==== Records to process

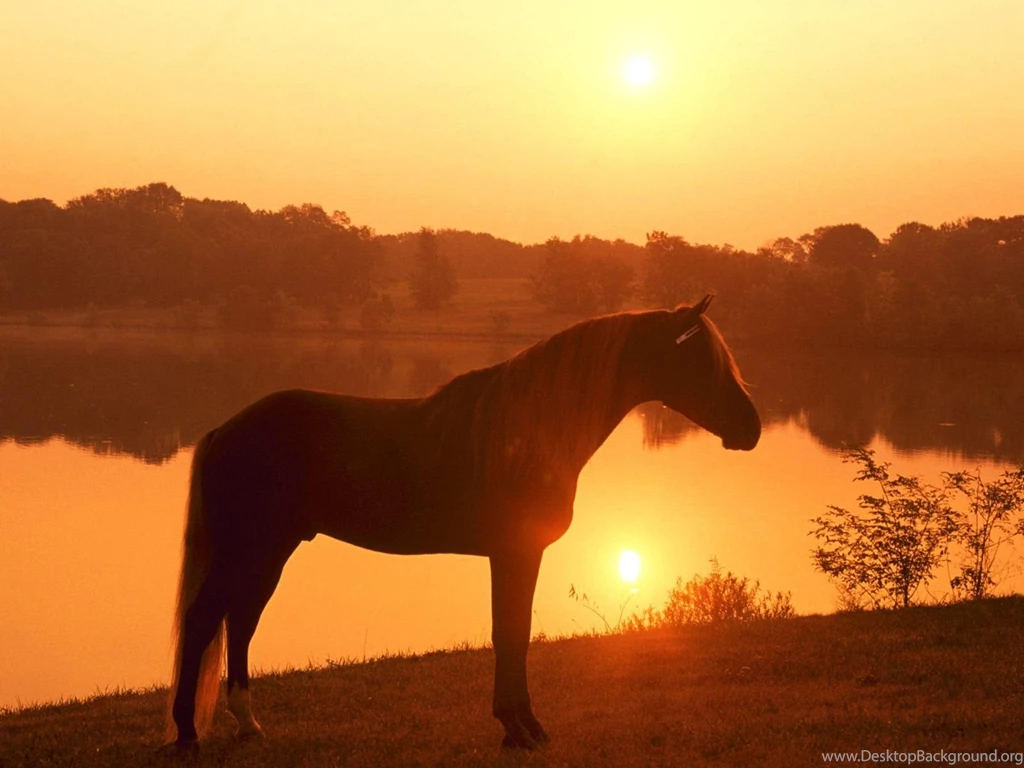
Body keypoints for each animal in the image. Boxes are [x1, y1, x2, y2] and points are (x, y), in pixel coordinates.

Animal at [164, 295, 761, 752]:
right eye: (702, 359)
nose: (751, 428)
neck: (528, 428)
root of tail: (226, 428)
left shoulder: (516, 554)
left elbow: (513, 633)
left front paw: (520, 727)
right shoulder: (516, 552)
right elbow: (511, 633)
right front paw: (521, 729)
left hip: (270, 551)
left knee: (240, 623)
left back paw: (248, 724)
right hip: (247, 550)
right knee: (204, 622)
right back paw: (188, 735)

========

Your instructions: Copy out each line of the listing where the string "left" appears.

Response to the exercise:
left shoulder: (516, 554)
left elbow: (513, 633)
left front paw: (520, 727)
left hip: (270, 551)
left knee: (240, 623)
left back paw: (248, 724)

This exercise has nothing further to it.